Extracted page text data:
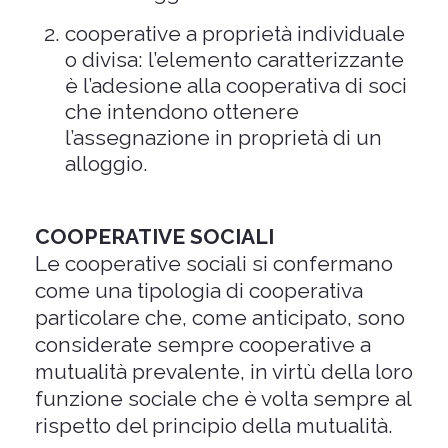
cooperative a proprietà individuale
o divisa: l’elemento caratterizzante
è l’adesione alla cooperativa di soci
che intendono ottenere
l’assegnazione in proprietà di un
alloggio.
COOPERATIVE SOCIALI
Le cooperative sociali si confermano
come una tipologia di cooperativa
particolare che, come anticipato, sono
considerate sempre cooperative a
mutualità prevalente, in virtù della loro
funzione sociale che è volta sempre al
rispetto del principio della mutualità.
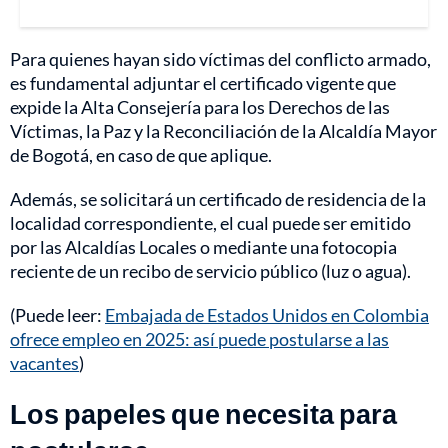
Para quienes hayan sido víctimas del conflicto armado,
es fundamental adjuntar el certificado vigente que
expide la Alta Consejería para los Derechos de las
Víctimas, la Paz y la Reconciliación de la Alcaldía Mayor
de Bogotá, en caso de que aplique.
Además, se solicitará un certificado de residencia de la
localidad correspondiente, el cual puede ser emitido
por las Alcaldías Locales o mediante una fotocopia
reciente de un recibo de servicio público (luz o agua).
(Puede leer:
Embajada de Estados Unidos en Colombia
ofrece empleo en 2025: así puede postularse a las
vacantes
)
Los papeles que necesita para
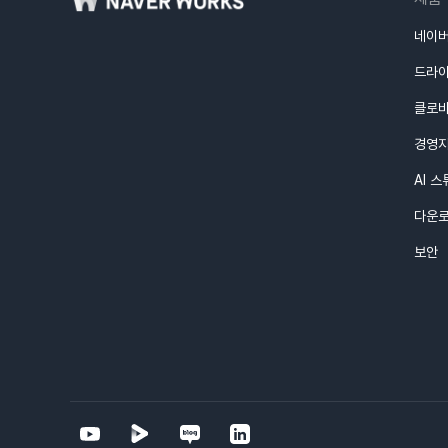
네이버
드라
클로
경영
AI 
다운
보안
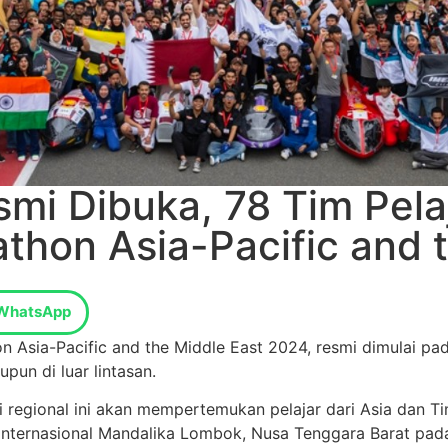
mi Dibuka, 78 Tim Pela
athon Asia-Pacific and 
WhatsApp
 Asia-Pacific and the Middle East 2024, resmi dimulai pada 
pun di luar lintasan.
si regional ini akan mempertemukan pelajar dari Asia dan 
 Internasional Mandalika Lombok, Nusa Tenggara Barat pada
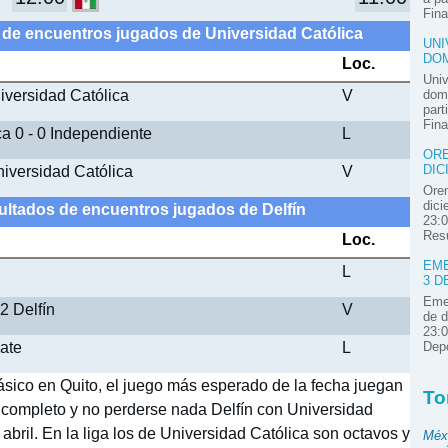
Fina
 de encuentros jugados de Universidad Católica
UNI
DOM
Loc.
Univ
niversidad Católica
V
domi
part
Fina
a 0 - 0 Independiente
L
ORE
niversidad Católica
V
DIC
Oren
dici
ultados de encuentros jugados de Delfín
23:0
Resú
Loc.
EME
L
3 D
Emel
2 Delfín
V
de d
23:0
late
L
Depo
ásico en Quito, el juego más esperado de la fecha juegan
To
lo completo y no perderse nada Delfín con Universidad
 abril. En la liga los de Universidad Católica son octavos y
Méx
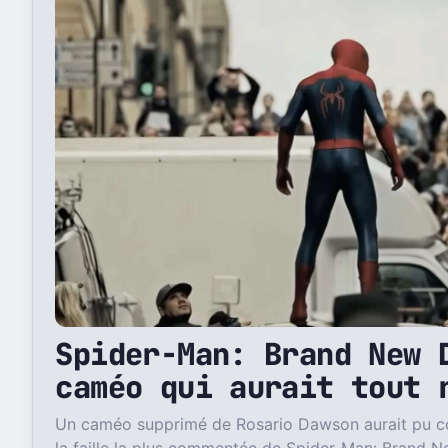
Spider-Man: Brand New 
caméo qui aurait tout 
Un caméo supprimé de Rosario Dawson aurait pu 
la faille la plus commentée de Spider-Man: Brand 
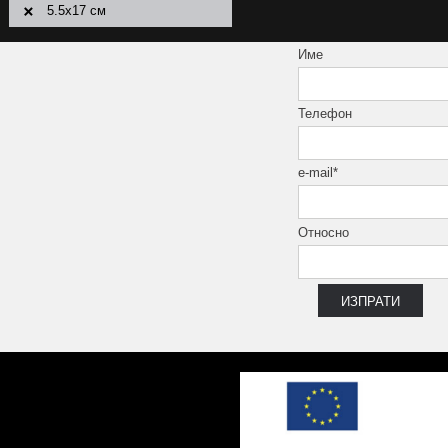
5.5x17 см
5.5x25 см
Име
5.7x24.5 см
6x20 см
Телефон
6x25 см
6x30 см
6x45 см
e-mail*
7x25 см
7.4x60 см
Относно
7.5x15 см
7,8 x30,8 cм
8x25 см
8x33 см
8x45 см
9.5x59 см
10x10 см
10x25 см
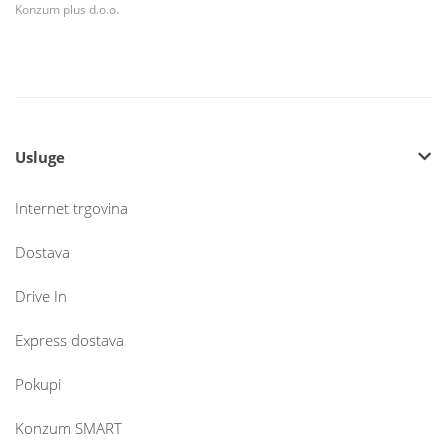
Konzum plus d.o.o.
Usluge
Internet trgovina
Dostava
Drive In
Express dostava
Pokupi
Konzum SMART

Your assignment: When a record holds a picture, leave that picture out; copy the rest verbatim.

Response for this exercise:
cooperative a proprietà individuale
o divisa: l’elemento caratterizzante
è l’adesione alla cooperativa di soci
che intendono ottenere
l’assegnazione in proprietà di un
alloggio.
COOPERATIVE SOCIALI
Le cooperative sociali si confermano
come una tipologia di cooperativa
particolare che, come anticipato, sono
considerate sempre cooperative a
mutualità prevalente, in virtù della loro
funzione sociale che è volta sempre al
rispetto del principio della mutualità.
Para quienes hayan sido víctimas del conflicto armado,
es fundamental adjuntar el certificado vigente que
expide la Alta Consejería para los Derechos de las
Víctimas, la Paz y la Reconciliación de la Alcaldía Mayor
de Bogotá, en caso de que aplique.
Además, se solicitará un certificado de residencia de la
localidad correspondiente, el cual puede ser emitido
por las Alcaldías Locales o mediante una fotocopia
reciente de un recibo de servicio público (luz o agua).
(Puede leer:
Embajada de Estados Unidos en Colombia
ofrece empleo en 2025: así puede postularse a las
vacantes
)
Los papeles que necesita para
네이버
드라
클로
경영
AI 
다운
보안
mi Dibuka, 78 Tim Pela
athon Asia-Pacific and 
WhatsApp
 Asia-Pacific and the Middle East 2024, resmi dimulai pada 
pun di luar lintasan.
si regional ini akan mempertemukan pelajar dari Asia dan 
 Internasional Mandalika Lombok, Nusa Tenggara Barat pada
Fina
 de encuentros jugados de Universidad Católica
UNI
DOM
Loc.
Univ
niversidad Católica
V
domi
part
Fina
a 0 - 0 Independiente
L
ORE
niversidad Católica
V
DIC
Oren
dici
ultados de encuentros jugados de Delfín
23:0
Resú
Loc.
EME
L
3 D
Emel
2 Delfín
V
de d
23:0
late
L
Depo
ásico en Quito, el juego más esperado de la fecha juegan
To
lo completo y no perderse nada Delfín con Universidad
 abril. En la liga los de Universidad Católica son octavos y
Méx
Spider-Man: Brand New 
caméo qui aurait tout 
Un caméo supprimé de Rosario Dawson aurait pu 
la faille la plus commentée de Spider-Man: Brand 
5.5x17 см
5.5x25 см
Име
5.7x24.5 см
6x20 см
Телефон
6x25 см
6x30 см
6x45 см
e-mail*
7x25 см
7.4x60 см
Относно
7.5x15 см
7,8 x30,8 cм
8x25 см
8x33 см
8x45 см
9.5x59 см
10x10 см
10x25 см
Konzum plus d.o.o.
Usluge
Internet trgovina
Dostava
Drive In
Express dostava
Pokupi
Konzum SMART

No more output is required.